Education and death are said to be the great levellers.

In an ideal world, education is supposed to grant children from a disadvantaged background an equal opportunity to compete with those from a privileged one. It is therefore worrying when a country fails to maintain a fairness in their educational system, especially when the present government professes an ideology of ironing out social injustices.

The Sutton Trust in the United Kingdom has just published a report where they found that 45% of private pupils with an A and two Bs or better at A-level went to one of the UK's 13 highest-ranked universities. However, for equivalent state-educated teenagers the figure was only 26%. Universities were acting in the more privileged independent schools' "favour".

It is a worldwide observation that graduates from a country’s leading universities are more likely to have better social networks, better jobs and higher salaries. Hence a system that discriminates against those from a lower socioeconomic background leads to a potential waste of talent.

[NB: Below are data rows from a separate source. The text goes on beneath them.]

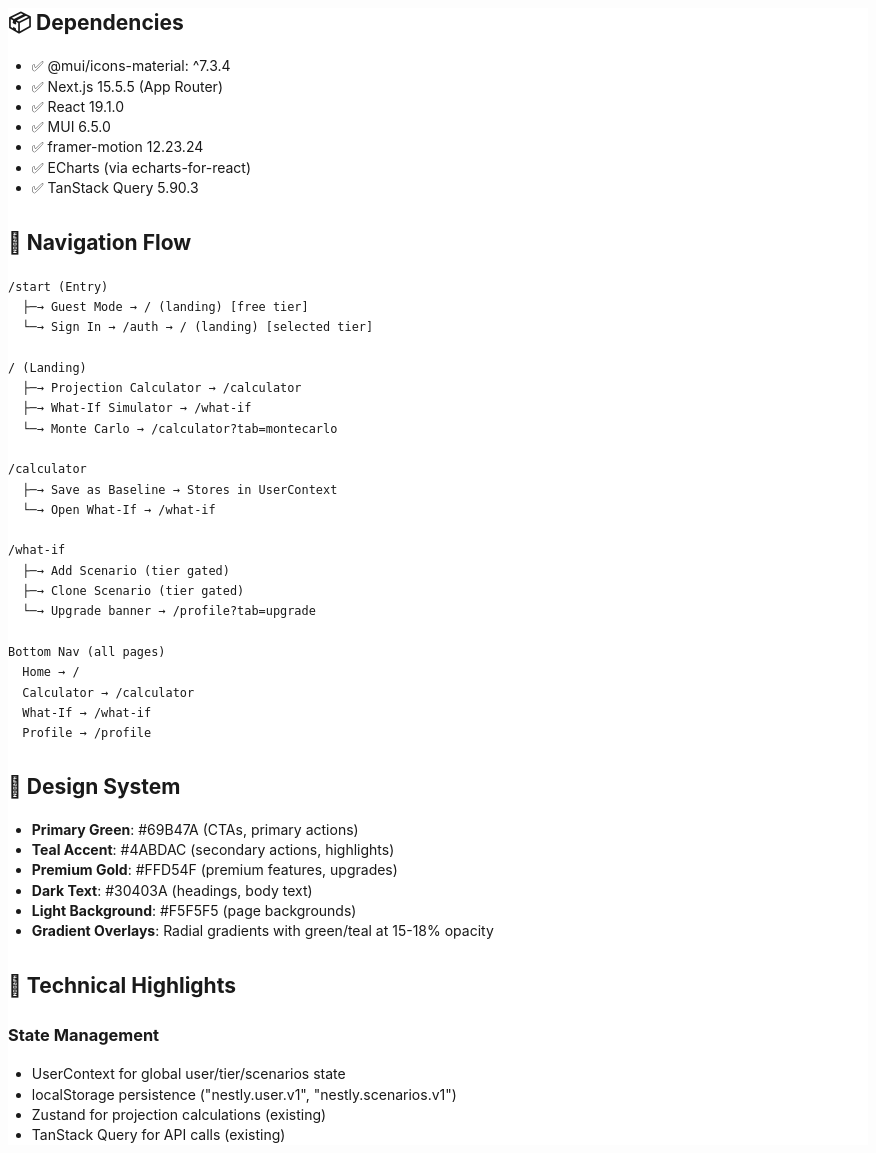 ## 📦 Dependencies
- ✅ @mui/icons-material: ^7.3.4
- ✅ Next.js 15.5.5 (App Router)
- ✅ React 19.1.0
- ✅ MUI 6.5.0
- ✅ framer-motion 12.23.24
- ✅ ECharts (via echarts-for-react)
- ✅ TanStack Query 5.90.3

## 🎯 Navigation Flow

```
/start (Entry)
  ├─→ Guest Mode → / (landing) [free tier]
  └─→ Sign In → /auth → / (landing) [selected tier]

/ (Landing)
  ├─→ Projection Calculator → /calculator
  ├─→ What-If Simulator → /what-if
  └─→ Monte Carlo → /calculator?tab=montecarlo

/calculator
  ├─→ Save as Baseline → Stores in UserContext
  └─→ Open What-If → /what-if

/what-if
  ├─→ Add Scenario (tier gated)
  ├─→ Clone Scenario (tier gated)
  └─→ Upgrade banner → /profile?tab=upgrade

Bottom Nav (all pages)
  Home → /
  Calculator → /calculator
  What-If → /what-if
  Profile → /profile
```

## 🎨 Design System
- **Primary Green**: #69B47A (CTAs, primary actions)
- **Teal Accent**: #4ABDAC (secondary actions, highlights)
- **Premium Gold**: #FFD54F (premium features, upgrades)
- **Dark Text**: #30403A (headings, body text)
- **Light Background**: #F5F5F5 (page backgrounds)
- **Gradient Overlays**: Radial gradients with green/teal at 15-18% opacity

## 📝 Technical Highlights

### State Management
- UserContext for global user/tier/scenarios state
- localStorage persistence ("nestly.user.v1", "nestly.scenarios.v1")
- Zustand for projection calculations (existing)
- TanStack Query for API calls (existing)
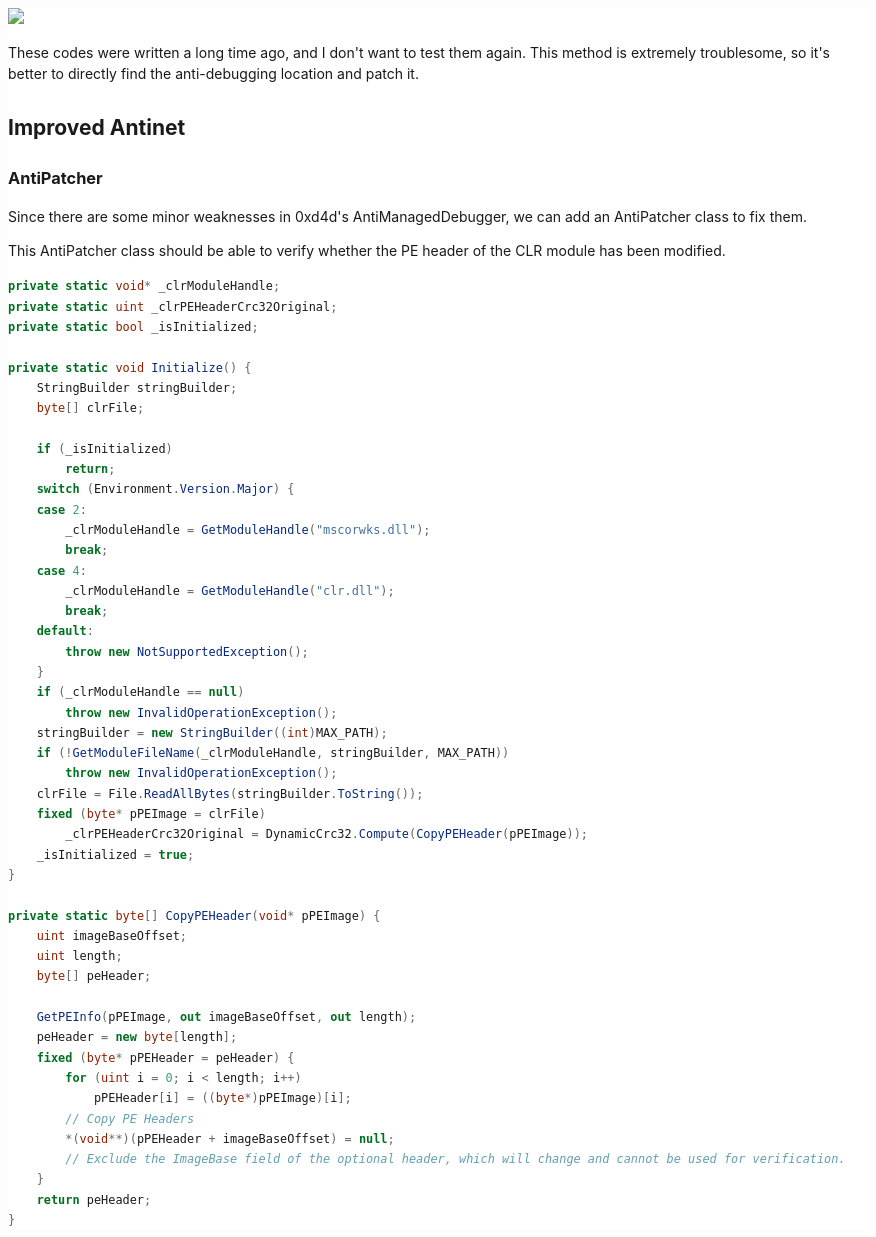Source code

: ![](/../net-ultimate-anti-debugging/16.png)

These codes were written a long time ago, and I don't want to test them again. This method is extremely troublesome, so it's better to directly find the anti-debugging location and patch it.

## Improved Antinet

### AntiPatcher

Since there are some minor weaknesses in 0xd4d's AntiManagedDebugger, we can add an AntiPatcher class to fix them.

This AntiPatcher class should be able to verify whether the PE header of the CLR module has been modified.

``` csharp
private static void* _clrModuleHandle;
private static uint _clrPEHeaderCrc32Original;
private static bool _isInitialized;

private static void Initialize() {
	StringBuilder stringBuilder;
	byte[] clrFile;

	if (_isInitialized)
		return;
	switch (Environment.Version.Major) {
	case 2:
		_clrModuleHandle = GetModuleHandle("mscorwks.dll");
		break;
	case 4:
		_clrModuleHandle = GetModuleHandle("clr.dll");
		break;
	default:
		throw new NotSupportedException();
	}
	if (_clrModuleHandle == null)
		throw new InvalidOperationException();
	stringBuilder = new StringBuilder((int)MAX_PATH);
	if (!GetModuleFileName(_clrModuleHandle, stringBuilder, MAX_PATH))
		throw new InvalidOperationException();
	clrFile = File.ReadAllBytes(stringBuilder.ToString());
	fixed (byte* pPEImage = clrFile)
		_clrPEHeaderCrc32Original = DynamicCrc32.Compute(CopyPEHeader(pPEImage));
	_isInitialized = true;
}

private static byte[] CopyPEHeader(void* pPEImage) {
	uint imageBaseOffset;
	uint length;
	byte[] peHeader;

	GetPEInfo(pPEImage, out imageBaseOffset, out length);
	peHeader = new byte[length];
	fixed (byte* pPEHeader = peHeader) {
		for (uint i = 0; i < length; i++)
			pPEHeader[i] = ((byte*)pPEImage)[i];
		// Copy PE Headers
		*(void**)(pPEHeader + imageBaseOffset) = null;
		// Exclude the ImageBase field of the optional header, which will change and cannot be used for verification.
	}
	return peHeader;
}
```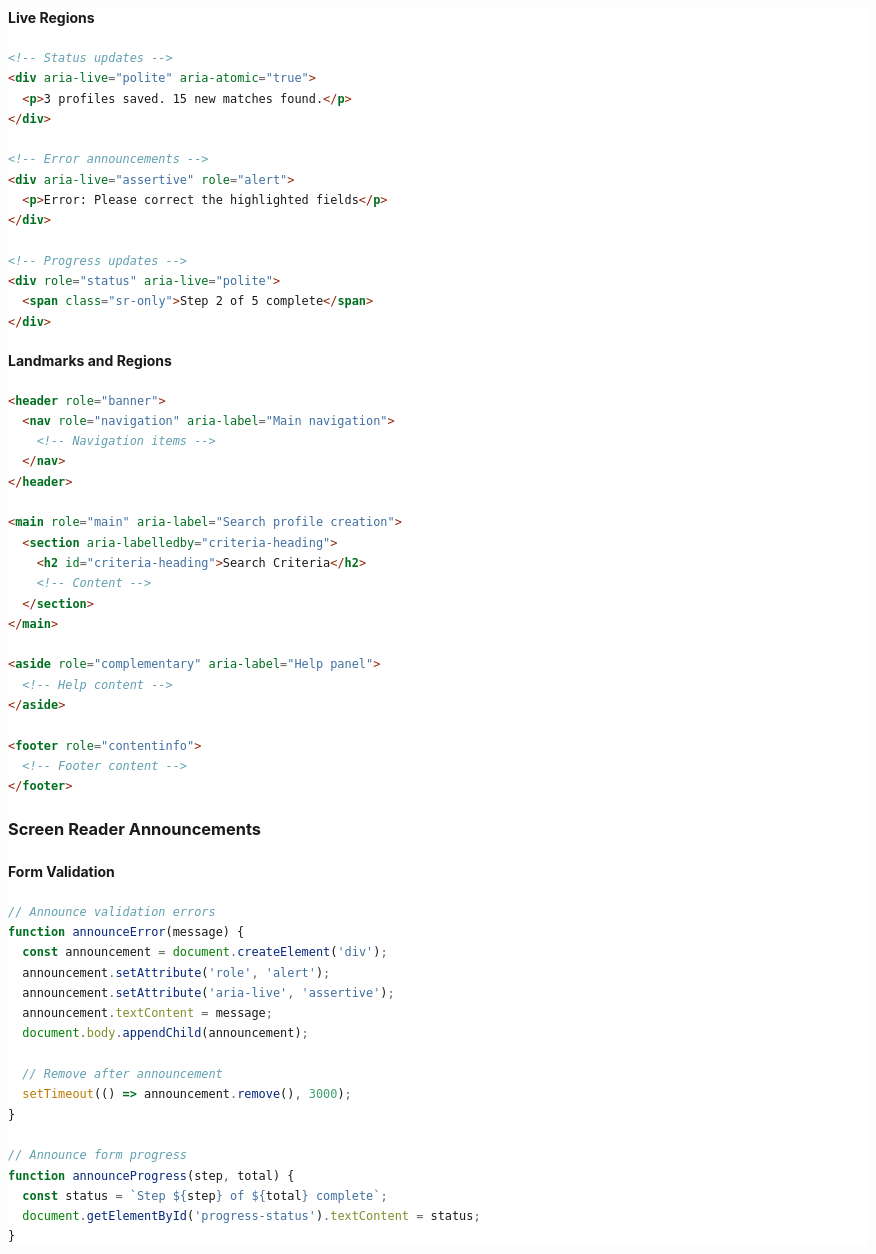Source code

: 
#### Live Regions
```html
<!-- Status updates -->
<div aria-live="polite" aria-atomic="true">
  <p>3 profiles saved. 15 new matches found.</p>
</div>

<!-- Error announcements -->
<div aria-live="assertive" role="alert">
  <p>Error: Please correct the highlighted fields</p>
</div>

<!-- Progress updates -->
<div role="status" aria-live="polite">
  <span class="sr-only">Step 2 of 5 complete</span>
</div>
```

#### Landmarks and Regions
```html
<header role="banner">
  <nav role="navigation" aria-label="Main navigation">
    <!-- Navigation items -->
  </nav>
</header>

<main role="main" aria-label="Search profile creation">
  <section aria-labelledby="criteria-heading">
    <h2 id="criteria-heading">Search Criteria</h2>
    <!-- Content -->
  </section>
</main>

<aside role="complementary" aria-label="Help panel">
  <!-- Help content -->
</aside>

<footer role="contentinfo">
  <!-- Footer content -->
</footer>
```

### Screen Reader Announcements

#### Form Validation
```javascript
// Announce validation errors
function announceError(message) {
  const announcement = document.createElement('div');
  announcement.setAttribute('role', 'alert');
  announcement.setAttribute('aria-live', 'assertive');
  announcement.textContent = message;
  document.body.appendChild(announcement);
  
  // Remove after announcement
  setTimeout(() => announcement.remove(), 3000);
}

// Announce form progress
function announceProgress(step, total) {
  const status = `Step ${step} of ${total} complete`;
  document.getElementById('progress-status').textContent = status;
}
```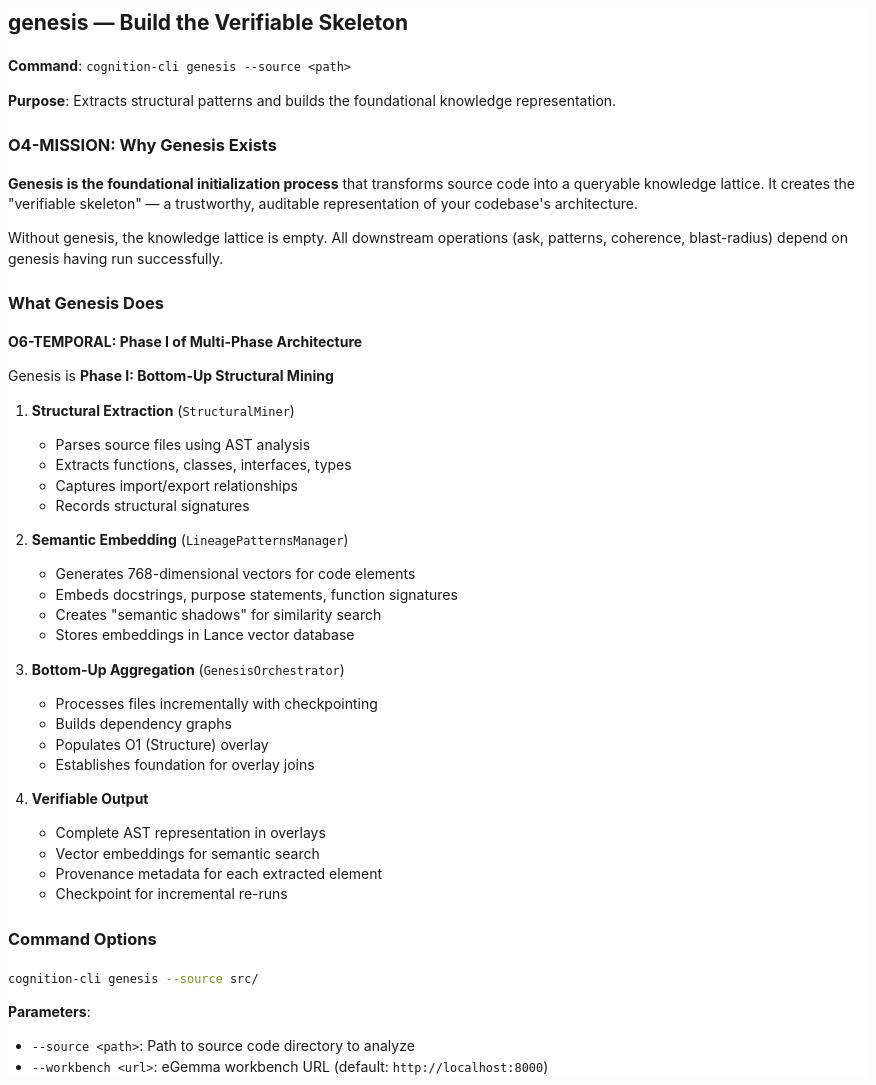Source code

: ## genesis — Build the Verifiable Skeleton

**Command**: `cognition-cli genesis --source <path>`

**Purpose**: Extracts structural patterns and builds the foundational knowledge representation.

### O4-MISSION: Why Genesis Exists

**Genesis is the foundational initialization process** that transforms source code into a queryable knowledge lattice. It creates the "verifiable skeleton" — a trustworthy, auditable representation of your codebase's architecture.

Without genesis, the knowledge lattice is empty. All downstream operations (ask, patterns, coherence, blast-radius) depend on genesis having run successfully.

### What Genesis Does

**O6-TEMPORAL: Phase I of Multi-Phase Architecture**

Genesis is **Phase I: Bottom-Up Structural Mining**

1. **Structural Extraction** (`StructuralMiner`)
   - Parses source files using AST analysis
   - Extracts functions, classes, interfaces, types
   - Captures import/export relationships
   - Records structural signatures

2. **Semantic Embedding** (`LineagePatternsManager`)
   - Generates 768-dimensional vectors for code elements
   - Embeds docstrings, purpose statements, function signatures
   - Creates "semantic shadows" for similarity search
   - Stores embeddings in Lance vector database

3. **Bottom-Up Aggregation** (`GenesisOrchestrator`)
   - Processes files incrementally with checkpointing
   - Builds dependency graphs
   - Populates O1 (Structure) overlay
   - Establishes foundation for overlay joins

4. **Verifiable Output**
   - Complete AST representation in overlays
   - Vector embeddings for semantic search
   - Provenance metadata for each extracted element
   - Checkpoint for incremental re-runs

### Command Options

```bash
cognition-cli genesis --source src/
```

**Parameters**:

- `--source <path>`: Path to source code directory to analyze
- `--workbench <url>`: eGemma workbench URL (default: `http://localhost:8000`)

This is in the wake of the highly publicised Laura Spence affair, in which Oxford University rejected a student from a comprehensive (neighbourhood) school in Tyneside to study medicine and she went to Harvard instead. At that time, government ministers put pressure on elite institutions to admit more working class students.

It is not known where the problem arises. Is it because of the "old boy" network in which headmasters and teachers from independent school call up their buddies now in authoritative positions in the better universities? Is it during the admission interviews where students from a higher class family presents themselves with greater aplomb? Or is it just that independent schools provide their students with a better curriculum vitae especially when factors such as sporting prowess and other extracurricular activities count significantly in university applications? Or is it because universities have found that given equivalent O’level, A’level or International Baccalaureate scores, students from the privileged independent school students fare better in the university's internal exams, or contribute more to the university's social life?

University admission is a complex process. Answers may never be found as to why there is an apparent discrimination against students from less privileged socioeconomic backgrounds. At least in the United Kingdom, there is an openness that allows for such debates to take place.